I walked my fingers along his ribs and nodded.

“Do you love me?” he asked, voice devoid of feeling.

“No,” I said and flattened my hand against his side. “You’re uncaring and singular, and as much as I love how you have always respected and understood me, I know you wouldn’t extend the same respect to someone you didn’t find useful. I can’t love you as you are. To love you would be to hate most of Cynlira.”

He reached out one hand, a warm breeze like a breath rolled over me, and the lanterns in his room flickered out. I yawned against his chest.

“I’m not upset,” he said and kissed me gently. “Stop looking at me like I’ll break and rest. It’s not as if I can hate you for not loving me when you barely love yourself.”

“You sacrificed my wakefulness,” I muttered.

“Never what I’ve called it but yes.” He sat up, dragging the blankets out from under us, and tucked me in. His bare feet brushed mine. “I just wanted to make sure you still couldn’t lie.”

I didn’t want to love Alistair. I wanted to devour him and stifle this odd hunger knowing him had awoken within me.
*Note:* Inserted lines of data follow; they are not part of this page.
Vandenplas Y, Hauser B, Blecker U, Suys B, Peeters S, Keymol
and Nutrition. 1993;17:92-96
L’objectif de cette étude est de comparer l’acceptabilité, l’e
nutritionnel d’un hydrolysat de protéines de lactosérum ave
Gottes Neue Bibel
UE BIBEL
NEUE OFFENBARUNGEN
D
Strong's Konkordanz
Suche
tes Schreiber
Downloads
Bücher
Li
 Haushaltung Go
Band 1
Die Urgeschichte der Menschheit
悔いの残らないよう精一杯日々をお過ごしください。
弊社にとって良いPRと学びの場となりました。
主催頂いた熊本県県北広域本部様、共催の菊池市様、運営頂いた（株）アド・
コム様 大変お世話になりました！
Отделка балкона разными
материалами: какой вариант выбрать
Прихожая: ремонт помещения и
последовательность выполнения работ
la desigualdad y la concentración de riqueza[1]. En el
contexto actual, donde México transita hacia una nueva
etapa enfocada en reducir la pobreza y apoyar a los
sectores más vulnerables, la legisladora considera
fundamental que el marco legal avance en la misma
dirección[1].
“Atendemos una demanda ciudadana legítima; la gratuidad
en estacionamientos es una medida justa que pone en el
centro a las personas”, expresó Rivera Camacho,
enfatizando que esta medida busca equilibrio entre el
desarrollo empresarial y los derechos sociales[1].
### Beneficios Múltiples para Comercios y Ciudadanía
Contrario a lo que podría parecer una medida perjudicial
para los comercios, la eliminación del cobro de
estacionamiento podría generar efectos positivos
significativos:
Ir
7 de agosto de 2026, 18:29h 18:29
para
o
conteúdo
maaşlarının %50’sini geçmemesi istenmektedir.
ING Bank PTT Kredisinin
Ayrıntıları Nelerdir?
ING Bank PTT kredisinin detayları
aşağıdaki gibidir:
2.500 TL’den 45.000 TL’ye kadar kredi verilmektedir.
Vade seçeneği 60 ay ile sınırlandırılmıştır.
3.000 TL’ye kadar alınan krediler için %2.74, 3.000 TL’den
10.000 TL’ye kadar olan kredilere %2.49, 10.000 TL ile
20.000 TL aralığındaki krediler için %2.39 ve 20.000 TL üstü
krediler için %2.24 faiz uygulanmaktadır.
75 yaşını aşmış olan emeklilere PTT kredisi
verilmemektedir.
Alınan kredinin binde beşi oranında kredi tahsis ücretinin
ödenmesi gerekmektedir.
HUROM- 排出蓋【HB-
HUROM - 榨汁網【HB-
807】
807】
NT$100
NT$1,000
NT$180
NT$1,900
No one else would ever understand.

“I could have,” I said, and the act of his toes curling against mine was suddenly softer and sweeter than everything that had come before. “I never lied. I do understand why you do the things you do. I get it perfectly, but I still think it’s terrible. You’re the only one who’s noticed me. The real me. I am making terrible choices, and you’re the only one who understands them.”

He would be the only one who understood when tomorrow came. I was sure of it.